*** Data for this exercise ***
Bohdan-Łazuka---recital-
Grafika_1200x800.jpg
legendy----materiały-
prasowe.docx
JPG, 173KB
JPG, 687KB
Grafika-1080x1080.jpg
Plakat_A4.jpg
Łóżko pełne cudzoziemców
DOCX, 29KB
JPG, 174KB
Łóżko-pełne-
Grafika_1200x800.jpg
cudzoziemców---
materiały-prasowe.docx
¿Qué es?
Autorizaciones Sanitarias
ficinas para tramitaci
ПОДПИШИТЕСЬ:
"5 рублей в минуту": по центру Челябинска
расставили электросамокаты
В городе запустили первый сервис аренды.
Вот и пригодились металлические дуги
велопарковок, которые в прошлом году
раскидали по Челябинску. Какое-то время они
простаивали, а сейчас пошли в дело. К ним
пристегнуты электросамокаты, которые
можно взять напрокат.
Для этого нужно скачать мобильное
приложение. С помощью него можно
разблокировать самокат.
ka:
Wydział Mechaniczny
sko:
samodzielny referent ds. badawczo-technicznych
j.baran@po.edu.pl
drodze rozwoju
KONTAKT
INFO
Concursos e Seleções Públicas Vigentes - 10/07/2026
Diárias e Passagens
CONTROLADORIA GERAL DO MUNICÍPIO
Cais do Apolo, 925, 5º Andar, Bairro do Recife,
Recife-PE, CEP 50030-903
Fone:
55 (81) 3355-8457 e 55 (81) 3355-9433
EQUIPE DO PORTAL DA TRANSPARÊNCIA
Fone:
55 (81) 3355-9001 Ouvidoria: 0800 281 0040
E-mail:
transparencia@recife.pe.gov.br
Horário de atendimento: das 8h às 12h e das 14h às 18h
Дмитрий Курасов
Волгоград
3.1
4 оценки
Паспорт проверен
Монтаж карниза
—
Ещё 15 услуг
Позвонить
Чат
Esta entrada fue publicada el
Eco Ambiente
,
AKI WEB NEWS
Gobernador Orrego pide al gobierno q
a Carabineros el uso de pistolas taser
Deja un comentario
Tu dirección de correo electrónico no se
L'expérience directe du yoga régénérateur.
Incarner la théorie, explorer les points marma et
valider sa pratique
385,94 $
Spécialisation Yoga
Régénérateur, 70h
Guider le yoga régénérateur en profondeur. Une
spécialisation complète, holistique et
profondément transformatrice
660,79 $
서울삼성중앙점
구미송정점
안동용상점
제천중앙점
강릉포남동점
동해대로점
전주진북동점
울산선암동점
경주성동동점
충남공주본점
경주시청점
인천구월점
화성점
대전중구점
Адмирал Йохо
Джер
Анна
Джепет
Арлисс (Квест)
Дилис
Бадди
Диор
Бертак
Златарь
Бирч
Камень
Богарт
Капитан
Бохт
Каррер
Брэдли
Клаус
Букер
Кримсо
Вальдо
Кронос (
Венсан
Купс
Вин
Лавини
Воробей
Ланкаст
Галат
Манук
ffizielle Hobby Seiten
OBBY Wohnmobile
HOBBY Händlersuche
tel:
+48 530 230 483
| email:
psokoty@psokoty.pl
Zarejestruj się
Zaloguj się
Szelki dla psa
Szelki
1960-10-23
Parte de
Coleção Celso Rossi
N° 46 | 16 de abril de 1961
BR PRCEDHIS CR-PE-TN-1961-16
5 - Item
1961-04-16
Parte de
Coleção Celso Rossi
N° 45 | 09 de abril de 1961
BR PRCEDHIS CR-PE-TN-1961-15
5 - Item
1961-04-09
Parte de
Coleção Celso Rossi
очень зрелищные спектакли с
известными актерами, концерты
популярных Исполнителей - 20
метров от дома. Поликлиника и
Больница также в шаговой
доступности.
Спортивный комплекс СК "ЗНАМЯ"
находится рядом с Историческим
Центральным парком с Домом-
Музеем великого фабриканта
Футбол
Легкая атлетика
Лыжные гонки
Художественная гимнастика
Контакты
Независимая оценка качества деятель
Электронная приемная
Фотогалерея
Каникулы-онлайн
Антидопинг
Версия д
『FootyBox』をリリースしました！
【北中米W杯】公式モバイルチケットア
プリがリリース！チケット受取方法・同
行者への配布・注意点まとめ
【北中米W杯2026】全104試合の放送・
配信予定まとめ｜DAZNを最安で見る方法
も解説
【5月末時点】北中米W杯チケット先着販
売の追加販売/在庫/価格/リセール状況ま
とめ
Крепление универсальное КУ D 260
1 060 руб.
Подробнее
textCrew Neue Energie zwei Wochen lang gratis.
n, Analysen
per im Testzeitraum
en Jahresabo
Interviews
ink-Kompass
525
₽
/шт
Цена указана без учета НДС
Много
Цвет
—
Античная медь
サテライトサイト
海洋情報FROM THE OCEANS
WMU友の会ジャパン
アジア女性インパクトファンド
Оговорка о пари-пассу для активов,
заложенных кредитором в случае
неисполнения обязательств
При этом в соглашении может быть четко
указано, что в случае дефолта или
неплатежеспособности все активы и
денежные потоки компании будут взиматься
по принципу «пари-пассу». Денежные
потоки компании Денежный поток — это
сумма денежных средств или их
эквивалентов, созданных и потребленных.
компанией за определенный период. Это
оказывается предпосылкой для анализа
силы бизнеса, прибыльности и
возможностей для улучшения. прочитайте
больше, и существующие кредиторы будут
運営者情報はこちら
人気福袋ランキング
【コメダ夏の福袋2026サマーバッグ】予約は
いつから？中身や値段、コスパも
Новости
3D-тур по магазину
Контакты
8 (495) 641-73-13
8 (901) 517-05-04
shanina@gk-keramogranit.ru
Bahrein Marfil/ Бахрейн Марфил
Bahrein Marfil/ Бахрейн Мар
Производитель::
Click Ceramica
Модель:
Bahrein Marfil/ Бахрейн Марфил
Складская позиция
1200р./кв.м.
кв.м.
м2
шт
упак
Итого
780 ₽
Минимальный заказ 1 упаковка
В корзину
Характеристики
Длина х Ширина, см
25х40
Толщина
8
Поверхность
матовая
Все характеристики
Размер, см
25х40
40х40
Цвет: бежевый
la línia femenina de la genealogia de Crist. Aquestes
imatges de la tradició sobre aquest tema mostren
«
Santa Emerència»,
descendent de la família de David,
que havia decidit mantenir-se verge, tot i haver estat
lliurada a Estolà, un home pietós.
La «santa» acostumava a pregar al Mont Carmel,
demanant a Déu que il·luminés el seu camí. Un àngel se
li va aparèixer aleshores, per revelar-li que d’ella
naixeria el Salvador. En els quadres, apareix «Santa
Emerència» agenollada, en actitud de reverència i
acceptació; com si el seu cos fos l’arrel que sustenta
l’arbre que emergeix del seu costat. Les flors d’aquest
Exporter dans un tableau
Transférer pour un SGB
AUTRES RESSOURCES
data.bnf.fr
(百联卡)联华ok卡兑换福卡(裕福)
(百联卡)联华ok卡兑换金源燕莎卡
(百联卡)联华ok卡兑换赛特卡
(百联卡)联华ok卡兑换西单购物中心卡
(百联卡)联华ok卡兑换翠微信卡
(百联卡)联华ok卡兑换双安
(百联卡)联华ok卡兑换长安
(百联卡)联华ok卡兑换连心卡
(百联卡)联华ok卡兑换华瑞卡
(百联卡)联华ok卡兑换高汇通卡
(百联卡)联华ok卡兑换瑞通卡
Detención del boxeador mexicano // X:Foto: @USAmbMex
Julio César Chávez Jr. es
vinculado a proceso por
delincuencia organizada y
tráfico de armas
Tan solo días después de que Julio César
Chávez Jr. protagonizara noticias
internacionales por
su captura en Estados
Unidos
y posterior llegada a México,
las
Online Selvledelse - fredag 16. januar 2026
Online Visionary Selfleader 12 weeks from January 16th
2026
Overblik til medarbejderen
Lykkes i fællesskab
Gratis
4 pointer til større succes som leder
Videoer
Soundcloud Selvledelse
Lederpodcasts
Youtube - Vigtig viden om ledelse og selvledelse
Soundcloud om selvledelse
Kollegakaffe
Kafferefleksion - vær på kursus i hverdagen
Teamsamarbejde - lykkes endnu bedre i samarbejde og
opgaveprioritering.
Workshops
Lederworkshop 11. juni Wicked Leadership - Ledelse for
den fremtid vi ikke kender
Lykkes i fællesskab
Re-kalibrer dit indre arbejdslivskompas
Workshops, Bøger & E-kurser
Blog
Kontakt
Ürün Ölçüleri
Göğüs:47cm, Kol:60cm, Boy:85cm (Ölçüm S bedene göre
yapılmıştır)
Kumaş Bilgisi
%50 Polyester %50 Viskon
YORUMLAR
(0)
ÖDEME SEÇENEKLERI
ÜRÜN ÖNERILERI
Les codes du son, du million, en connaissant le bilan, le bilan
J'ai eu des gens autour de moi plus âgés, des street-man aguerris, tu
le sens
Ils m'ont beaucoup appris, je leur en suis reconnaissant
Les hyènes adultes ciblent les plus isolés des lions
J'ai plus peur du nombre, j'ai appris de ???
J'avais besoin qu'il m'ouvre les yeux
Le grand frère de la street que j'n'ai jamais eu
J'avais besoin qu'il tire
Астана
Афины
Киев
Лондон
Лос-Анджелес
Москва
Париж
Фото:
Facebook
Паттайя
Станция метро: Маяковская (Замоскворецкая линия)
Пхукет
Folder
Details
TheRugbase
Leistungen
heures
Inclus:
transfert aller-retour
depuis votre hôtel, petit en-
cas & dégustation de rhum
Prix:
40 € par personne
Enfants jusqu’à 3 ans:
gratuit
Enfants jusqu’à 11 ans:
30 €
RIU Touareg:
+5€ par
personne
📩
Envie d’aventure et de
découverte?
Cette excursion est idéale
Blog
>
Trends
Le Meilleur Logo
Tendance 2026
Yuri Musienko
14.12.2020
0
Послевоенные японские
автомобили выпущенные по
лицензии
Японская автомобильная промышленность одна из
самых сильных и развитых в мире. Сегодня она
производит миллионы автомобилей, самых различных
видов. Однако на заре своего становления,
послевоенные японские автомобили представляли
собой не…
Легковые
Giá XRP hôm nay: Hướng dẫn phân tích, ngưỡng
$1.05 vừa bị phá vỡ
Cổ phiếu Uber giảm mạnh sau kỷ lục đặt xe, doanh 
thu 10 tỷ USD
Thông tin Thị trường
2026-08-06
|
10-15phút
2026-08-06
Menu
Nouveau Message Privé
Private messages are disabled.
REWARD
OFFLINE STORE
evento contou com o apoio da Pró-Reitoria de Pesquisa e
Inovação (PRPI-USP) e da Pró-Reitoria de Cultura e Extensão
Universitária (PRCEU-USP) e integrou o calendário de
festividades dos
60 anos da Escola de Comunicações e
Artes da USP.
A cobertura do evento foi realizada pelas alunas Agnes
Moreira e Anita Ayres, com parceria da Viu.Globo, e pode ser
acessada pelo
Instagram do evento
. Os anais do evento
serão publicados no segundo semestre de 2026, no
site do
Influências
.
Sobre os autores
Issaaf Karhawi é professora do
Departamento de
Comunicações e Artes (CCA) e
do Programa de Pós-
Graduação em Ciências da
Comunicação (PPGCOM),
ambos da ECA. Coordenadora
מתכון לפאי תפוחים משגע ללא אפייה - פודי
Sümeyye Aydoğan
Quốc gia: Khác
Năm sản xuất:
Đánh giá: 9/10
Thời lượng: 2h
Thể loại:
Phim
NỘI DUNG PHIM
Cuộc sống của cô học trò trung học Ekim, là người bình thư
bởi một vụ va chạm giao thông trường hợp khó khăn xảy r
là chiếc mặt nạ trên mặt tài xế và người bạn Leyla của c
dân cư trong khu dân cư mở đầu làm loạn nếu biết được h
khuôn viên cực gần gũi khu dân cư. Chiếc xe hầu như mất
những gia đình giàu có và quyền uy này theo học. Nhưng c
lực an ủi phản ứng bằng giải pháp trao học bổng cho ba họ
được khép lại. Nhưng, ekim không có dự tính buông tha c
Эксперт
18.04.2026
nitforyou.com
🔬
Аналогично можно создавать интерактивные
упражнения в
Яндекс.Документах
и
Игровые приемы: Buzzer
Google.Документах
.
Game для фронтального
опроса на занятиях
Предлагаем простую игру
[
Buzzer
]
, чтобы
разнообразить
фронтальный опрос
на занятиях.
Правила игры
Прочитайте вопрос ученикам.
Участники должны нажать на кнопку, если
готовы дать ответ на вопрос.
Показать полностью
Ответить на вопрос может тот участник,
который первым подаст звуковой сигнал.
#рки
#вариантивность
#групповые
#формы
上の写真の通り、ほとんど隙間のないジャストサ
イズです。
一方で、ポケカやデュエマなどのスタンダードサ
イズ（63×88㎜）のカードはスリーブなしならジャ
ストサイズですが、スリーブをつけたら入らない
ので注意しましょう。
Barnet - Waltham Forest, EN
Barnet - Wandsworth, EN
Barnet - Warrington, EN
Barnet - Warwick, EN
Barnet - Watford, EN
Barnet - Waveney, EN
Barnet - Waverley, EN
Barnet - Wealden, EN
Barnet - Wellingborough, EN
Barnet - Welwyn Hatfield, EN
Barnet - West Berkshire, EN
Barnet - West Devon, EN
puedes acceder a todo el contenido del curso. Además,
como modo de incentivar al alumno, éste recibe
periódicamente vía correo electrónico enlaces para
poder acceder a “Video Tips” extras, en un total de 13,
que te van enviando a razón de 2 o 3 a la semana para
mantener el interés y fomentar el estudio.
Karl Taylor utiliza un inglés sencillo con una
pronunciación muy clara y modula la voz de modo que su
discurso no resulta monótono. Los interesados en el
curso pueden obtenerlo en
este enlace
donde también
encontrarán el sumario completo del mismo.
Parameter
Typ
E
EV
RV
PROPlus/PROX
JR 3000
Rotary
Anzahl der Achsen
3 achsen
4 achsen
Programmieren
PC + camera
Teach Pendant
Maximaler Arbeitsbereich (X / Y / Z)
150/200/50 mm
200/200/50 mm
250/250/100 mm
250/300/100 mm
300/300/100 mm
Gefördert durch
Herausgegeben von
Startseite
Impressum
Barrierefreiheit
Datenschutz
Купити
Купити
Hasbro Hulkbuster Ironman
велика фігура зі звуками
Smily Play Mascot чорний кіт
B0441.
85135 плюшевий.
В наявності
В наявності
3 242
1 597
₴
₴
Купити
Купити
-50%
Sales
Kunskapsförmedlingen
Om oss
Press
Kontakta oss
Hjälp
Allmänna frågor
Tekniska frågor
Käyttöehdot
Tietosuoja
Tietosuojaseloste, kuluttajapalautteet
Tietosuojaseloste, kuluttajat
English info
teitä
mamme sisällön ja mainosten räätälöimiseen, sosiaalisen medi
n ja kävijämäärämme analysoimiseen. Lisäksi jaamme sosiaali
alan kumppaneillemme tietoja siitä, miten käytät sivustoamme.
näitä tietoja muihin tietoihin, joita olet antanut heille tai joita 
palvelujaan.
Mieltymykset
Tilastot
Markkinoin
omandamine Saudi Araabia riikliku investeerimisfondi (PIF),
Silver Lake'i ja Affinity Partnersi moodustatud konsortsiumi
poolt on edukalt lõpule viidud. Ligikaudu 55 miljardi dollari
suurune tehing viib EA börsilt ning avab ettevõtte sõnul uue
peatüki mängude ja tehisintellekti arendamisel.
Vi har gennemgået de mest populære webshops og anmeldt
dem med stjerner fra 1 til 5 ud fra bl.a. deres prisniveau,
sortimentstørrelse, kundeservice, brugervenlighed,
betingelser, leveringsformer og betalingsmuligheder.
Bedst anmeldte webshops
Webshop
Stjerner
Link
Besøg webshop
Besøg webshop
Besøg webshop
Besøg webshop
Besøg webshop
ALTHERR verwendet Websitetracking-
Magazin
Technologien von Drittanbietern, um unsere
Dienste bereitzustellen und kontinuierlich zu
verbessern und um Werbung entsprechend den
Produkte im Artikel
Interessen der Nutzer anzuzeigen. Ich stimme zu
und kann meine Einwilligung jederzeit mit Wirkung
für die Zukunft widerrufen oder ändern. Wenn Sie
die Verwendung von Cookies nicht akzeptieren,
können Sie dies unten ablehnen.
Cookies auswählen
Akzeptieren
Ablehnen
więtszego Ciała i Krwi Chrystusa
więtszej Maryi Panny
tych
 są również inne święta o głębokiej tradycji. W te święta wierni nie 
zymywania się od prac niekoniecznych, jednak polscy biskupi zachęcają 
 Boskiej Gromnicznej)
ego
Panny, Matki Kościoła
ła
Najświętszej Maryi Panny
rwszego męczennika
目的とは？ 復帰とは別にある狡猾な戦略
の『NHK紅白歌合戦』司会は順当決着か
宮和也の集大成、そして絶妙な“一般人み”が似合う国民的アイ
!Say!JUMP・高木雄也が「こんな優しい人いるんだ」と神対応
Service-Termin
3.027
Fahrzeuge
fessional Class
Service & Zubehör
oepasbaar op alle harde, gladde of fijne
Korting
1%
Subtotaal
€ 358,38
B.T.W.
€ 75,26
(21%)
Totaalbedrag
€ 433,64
***
Rewrite the lines of the items as a numbered list, from the first line through the line with "расставили электросамокаты", omitting any blank lines.

1. Bohdan-Łazuka---recital-
2. Grafika_1200x800.jpg
3. legendy----materiały-
4. prasowe.docx
5. JPG, 173KB
6. JPG, 687KB
7. Grafika-1080x1080.jpg
8. Plakat_A4.jpg
9. Łóżko pełne cudzoziemców
10. DOCX, 29KB
11. JPG, 174KB
12. Łóżko-pełne-
13. Grafika_1200x800.jpg
14. cudzoziemców---
15. materiały-prasowe.docx
16. ¿Qué es?
17. Autorizaciones Sanitarias
18. ficinas para tramitaci
19. ПОДПИШИТЕСЬ:
20. "5 рублей в минуту": по центру Челябинска
21. расставили электросамокаты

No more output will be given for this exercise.